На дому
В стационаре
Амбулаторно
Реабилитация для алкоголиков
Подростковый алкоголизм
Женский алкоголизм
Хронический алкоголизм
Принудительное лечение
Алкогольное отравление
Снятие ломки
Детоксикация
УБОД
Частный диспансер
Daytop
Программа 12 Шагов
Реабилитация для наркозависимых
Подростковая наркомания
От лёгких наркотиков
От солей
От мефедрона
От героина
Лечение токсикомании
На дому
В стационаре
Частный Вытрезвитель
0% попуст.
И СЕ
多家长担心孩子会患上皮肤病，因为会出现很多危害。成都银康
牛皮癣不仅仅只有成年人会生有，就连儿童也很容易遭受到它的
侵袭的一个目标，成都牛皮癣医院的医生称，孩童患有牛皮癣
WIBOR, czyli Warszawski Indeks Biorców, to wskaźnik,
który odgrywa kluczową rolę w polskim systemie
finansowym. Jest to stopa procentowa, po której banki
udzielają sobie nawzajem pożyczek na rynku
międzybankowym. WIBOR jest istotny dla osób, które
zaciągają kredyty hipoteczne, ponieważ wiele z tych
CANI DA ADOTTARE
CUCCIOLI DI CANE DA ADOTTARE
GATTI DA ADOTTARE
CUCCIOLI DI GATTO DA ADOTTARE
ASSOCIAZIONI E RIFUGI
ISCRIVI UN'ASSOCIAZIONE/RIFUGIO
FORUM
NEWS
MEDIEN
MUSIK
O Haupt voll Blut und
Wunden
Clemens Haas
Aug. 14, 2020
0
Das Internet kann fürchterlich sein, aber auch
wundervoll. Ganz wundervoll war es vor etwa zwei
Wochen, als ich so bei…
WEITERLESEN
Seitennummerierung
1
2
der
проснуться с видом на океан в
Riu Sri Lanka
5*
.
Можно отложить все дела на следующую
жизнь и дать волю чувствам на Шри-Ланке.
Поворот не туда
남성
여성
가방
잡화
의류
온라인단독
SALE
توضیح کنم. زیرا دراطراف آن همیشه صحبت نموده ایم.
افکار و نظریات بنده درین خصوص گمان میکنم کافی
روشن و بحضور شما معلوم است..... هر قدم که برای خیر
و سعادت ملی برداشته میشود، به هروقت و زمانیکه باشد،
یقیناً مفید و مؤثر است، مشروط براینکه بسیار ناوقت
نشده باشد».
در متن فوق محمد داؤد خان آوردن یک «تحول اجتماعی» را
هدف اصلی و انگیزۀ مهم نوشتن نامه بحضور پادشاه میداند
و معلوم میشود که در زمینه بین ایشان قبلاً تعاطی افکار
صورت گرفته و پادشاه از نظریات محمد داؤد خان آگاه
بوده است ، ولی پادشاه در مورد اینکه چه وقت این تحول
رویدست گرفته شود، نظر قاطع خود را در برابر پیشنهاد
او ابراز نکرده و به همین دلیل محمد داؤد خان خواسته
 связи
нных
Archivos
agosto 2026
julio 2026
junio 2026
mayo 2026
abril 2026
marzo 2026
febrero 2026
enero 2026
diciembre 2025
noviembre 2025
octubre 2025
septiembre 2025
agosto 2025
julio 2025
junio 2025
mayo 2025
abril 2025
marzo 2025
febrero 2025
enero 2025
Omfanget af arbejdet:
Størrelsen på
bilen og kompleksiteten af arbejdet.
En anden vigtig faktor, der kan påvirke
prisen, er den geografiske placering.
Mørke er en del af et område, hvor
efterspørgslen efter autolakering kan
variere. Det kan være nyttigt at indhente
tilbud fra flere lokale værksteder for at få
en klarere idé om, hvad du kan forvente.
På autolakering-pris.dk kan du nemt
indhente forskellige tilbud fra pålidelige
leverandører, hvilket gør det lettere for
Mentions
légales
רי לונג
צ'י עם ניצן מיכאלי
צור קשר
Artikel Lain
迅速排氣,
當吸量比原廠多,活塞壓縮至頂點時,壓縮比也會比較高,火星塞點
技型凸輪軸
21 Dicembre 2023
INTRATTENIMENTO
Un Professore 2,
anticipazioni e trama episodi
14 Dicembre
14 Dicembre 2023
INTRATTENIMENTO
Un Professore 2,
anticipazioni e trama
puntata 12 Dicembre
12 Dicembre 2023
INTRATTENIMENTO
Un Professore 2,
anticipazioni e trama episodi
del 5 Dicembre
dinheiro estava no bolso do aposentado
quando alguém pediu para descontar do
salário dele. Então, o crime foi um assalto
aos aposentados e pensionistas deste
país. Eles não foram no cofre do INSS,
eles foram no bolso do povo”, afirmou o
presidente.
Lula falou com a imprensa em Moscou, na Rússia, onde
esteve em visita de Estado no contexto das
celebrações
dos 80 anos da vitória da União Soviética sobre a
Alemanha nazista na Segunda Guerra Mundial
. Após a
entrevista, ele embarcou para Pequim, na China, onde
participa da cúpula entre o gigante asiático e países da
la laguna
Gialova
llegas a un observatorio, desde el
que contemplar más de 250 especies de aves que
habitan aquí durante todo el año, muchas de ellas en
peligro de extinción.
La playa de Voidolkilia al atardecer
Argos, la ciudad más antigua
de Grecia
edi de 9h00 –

★ ★ ★ ★

» **BRIEF**: With the material above as the source, restate each line word for word.

» **RESPONSE TO THE TASK**:
На дому
В стационаре
Амбулаторно
Реабилитация для алкоголиков
Подростковый алкоголизм
Женский алкоголизм
Хронический алкоголизм
Принудительное лечение
Алкогольное отравление
Снятие ломки
Детоксикация
УБОД
Частный диспансер
Daytop
Программа 12 Шагов
Реабилитация для наркозависимых
Подростковая наркомания
От лёгких наркотиков
От солей
От мефедрона
От героина
Лечение токсикомании
На дому
В стационаре
Частный Вытрезвитель
0% попуст.
И СЕ
多家长担心孩子会患上皮肤病，因为会出现很多危害。成都银康
牛皮癣不仅仅只有成年人会生有，就连儿童也很容易遭受到它的
侵袭的一个目标，成都牛皮癣医院的医生称，孩童患有牛皮癣
WIBOR, czyli Warszawski Indeks Biorców, to wskaźnik,
który odgrywa kluczową rolę w polskim systemie
finansowym. Jest to stopa procentowa, po której banki
udzielają sobie nawzajem pożyczek na rynku
międzybankowym. WIBOR jest istotny dla osób, które
zaciągają kredyty hipoteczne, ponieważ wiele z tych
CANI DA ADOTTARE
CUCCIOLI DI CANE DA ADOTTARE
GATTI DA ADOTTARE
CUCCIOLI DI GATTO DA ADOTTARE
ASSOCIAZIONI E RIFUGI
ISCRIVI UN'ASSOCIAZIONE/RIFUGIO
FORUM
NEWS
MEDIEN
MUSIK
O Haupt voll Blut und
Wunden
Clemens Haas
Aug. 14, 2020
0
Das Internet kann fürchterlich sein, aber auch
wundervoll. Ganz wundervoll war es vor etwa zwei
Wochen, als ich so bei…
WEITERLESEN
Seitennummerierung
1
2
der
проснуться с видом на океан в
Riu Sri Lanka
5*
.
Можно отложить все дела на следующую
жизнь и дать волю чувствам на Шри-Ланке.
Поворот не туда
남성
여성
가방
잡화
의류
온라인단독
SALE
توضیح کنم. زیرا دراطراف آن همیشه صحبت نموده ایم.
افکار و نظریات بنده درین خصوص گمان میکنم کافی
روشن و بحضور شما معلوم است..... هر قدم که برای خیر
و سعادت ملی برداشته میشود، به هروقت و زمانیکه باشد،
یقیناً مفید و مؤثر است، مشروط براینکه بسیار ناوقت
نشده باشد».
در متن فوق محمد داؤد خان آوردن یک «تحول اجتماعی» را
هدف اصلی و انگیزۀ مهم نوشتن نامه بحضور پادشاه میداند
و معلوم میشود که در زمینه بین ایشان قبلاً تعاطی افکار
صورت گرفته و پادشاه از نظریات محمد داؤد خان آگاه
بوده است ، ولی پادشاه در مورد اینکه چه وقت این تحول
رویدست گرفته شود، نظر قاطع خود را در برابر پیشنهاد
او ابراز نکرده و به همین دلیل محمد داؤد خان خواسته
 связи
нных
Archivos
agosto 2026
julio 2026
junio 2026
mayo 2026
abril 2026
marzo 2026
febrero 2026
enero 2026
diciembre 2025
noviembre 2025
octubre 2025
septiembre 2025
agosto 2025
julio 2025
junio 2025
mayo 2025
abril 2025
marzo 2025
febrero 2025
enero 2025
Omfanget af arbejdet:
Størrelsen på
bilen og kompleksiteten af arbejdet.
En anden vigtig faktor, der kan påvirke
prisen, er den geografiske placering.
Mørke er en del af et område, hvor
efterspørgslen efter autolakering kan
variere. Det kan være nyttigt at indhente
tilbud fra flere lokale værksteder for at få
en klarere idé om, hvad du kan forvente.
På autolakering-pris.dk kan du nemt
indhente forskellige tilbud fra pålidelige
leverandører, hvilket gør det lettere for
Mentions
légales
רי לונג
צ'י עם ניצן מיכאלי
צור קשר
Artikel Lain
迅速排氣,
當吸量比原廠多,活塞壓縮至頂點時,壓縮比也會比較高,火星塞點
技型凸輪軸
21 Dicembre 2023
INTRATTENIMENTO
Un Professore 2,
anticipazioni e trama episodi
14 Dicembre
14 Dicembre 2023
INTRATTENIMENTO
Un Professore 2,
anticipazioni e trama
puntata 12 Dicembre
12 Dicembre 2023
INTRATTENIMENTO
Un Professore 2,
anticipazioni e trama episodi
del 5 Dicembre
dinheiro estava no bolso do aposentado
quando alguém pediu para descontar do
salário dele. Então, o crime foi um assalto
aos aposentados e pensionistas deste
país. Eles não foram no cofre do INSS,
eles foram no bolso do povo”, afirmou o
presidente.
Lula falou com a imprensa em Moscou, na Rússia, onde
esteve em visita de Estado no contexto das
celebrações
dos 80 anos da vitória da União Soviética sobre a
Alemanha nazista na Segunda Guerra Mundial
. Após a
entrevista, ele embarcou para Pequim, na China, onde
participa da cúpula entre o gigante asiático e países da
la laguna
Gialova
llegas a un observatorio, desde el
que contemplar más de 250 especies de aves que
habitan aquí durante todo el año, muchas de ellas en
peligro de extinción.
La playa de Voidolkilia al atardecer
Argos, la ciudad más antigua
de Grecia
edi de 9h00 –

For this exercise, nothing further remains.